La seconda differenza è in un approccio meno ideologico alla vicenda. Il caso della prima stagione era un filtro per affacciarsi sugli abissi dell'animo umano, e tutto ciò che accadeva era puntellato dalle osservazioni di Rust Cohle, che narrava e commentava. Hays è un personaggio più interessato all'evento in sé, non alla sua elaborazione egoista. In questo senso, Mahershala Ali fa un lavoro molto sottile – decisamente di più rispetto all'interpretazione molto marcata di Matthew McConaughey – e si mette al servizio dell'intreccio più che divorarlo. È in questi momenti che personaggi secondari come il Tom di Scoot McNairy, un interprete che è ormai una garanzia, possono venire fuori con intensità.

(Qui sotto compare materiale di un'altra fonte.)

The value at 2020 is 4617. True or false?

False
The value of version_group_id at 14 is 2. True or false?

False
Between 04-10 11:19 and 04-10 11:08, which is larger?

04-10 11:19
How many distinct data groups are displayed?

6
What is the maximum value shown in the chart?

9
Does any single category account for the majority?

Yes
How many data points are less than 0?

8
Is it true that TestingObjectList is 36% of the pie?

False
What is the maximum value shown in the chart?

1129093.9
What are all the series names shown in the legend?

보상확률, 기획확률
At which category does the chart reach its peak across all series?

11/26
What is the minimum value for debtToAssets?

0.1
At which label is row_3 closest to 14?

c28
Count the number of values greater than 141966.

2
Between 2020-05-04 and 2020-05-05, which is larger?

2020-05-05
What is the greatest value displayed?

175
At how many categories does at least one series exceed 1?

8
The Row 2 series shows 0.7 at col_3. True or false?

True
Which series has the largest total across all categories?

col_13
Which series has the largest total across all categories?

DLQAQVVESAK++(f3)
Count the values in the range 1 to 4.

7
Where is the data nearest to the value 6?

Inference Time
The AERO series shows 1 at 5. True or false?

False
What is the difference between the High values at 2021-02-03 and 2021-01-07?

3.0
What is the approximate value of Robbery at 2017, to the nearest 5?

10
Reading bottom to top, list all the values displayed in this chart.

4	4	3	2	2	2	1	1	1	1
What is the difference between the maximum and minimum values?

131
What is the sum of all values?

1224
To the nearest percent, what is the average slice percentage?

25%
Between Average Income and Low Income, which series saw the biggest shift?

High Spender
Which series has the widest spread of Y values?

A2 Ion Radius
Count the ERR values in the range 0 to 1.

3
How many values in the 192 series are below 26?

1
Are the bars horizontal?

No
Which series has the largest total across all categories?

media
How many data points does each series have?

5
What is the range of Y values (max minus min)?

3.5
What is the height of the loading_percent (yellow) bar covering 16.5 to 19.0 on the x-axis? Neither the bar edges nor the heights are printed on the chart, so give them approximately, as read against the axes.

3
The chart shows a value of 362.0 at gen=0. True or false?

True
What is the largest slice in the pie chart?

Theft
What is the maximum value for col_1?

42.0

Se True Detective non è riuscito ad essere qualcosa di diverso (seconda stagione), qui il riferimento alle radici è evidente. C'è rigore, semplicità, immediatezza, l'episodio è lineare e carico di un certo senso di familiarità. Sembra mancare quella fortissima identità che aveva caratterizzato da subito la prima stagione, ma siamo ancora solo il primo episodio.
True Detective va in onda ogni lunedì su Sky Atlantic in lingua originale con sottotitoli alle 21.15 (e alle tre di notte fra domenica e lunedì, in contemporanea con gli USA) e il lunedì successivo nella versione doppiata in italiano.